What you need to do:
- A) In the notes on the Laplace approximation, what does MAP reduce to when the prior is uniform?
- B) Rewrite the part of the Laplace approximation notes from "MAP finds parameter values" through "MAP reduces to MLE" as a short list. Keep its main facts.

Quoted passage:
----

Laplace Approximation at Multiple Dimension

Define precision matrix \(\mathbf{A} = -\mathbf{H}\) (negative Hessian)

Our approximation becomes: 

\ln f(\mathbf{z}) \approx \ln f(\mathbf{z}_0) - \frac{1}{2}(\mathbf{z}-\mathbf{z}_0)^T \mathbf{A} (\mathbf{z}-\mathbf{z}_0)

Multivariate Laplace approximation is a \(\mathcal{N}(\mathbf{z}_0, \mathbf{A}^{-1})\) distribution.

Application to Bayesian Logistic Regression

MAP finds parameter values that maximize posterior probability: 

Extends Maximum Likelihood Estimation by incorporating prior 

\mathbf{w}_{\text{MAP}} = \arg\max_{\mathbf{w}} p(\mathbf{w}|\mathcal{D}) = \arg\max_{\mathbf{w}} {p(\mathcal{D}|\mathbf{w})p(\mathbf{w})}

When prior is uniform, MAP reduces to MLE

Then, calculate the Hessian at the log posterior evaluated at \( \mathbf{w}_{\text{MAP}} \)

----

Information provided:

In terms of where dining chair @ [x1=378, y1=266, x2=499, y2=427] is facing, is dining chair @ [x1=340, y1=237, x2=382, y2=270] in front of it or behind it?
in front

----

Answers to this exercise:
- A) MLE (Maximum Likelihood Estimation)

- B)
- MAP finds the parameter values that maximize the posterior probability.
- It extends Maximum Likelihood Estimation by incorporating a prior.
- w_MAP = argmax_w p(w|D) = argmax_w p(D|w)p(w).
- When the prior is uniform, MAP reduces to MLE.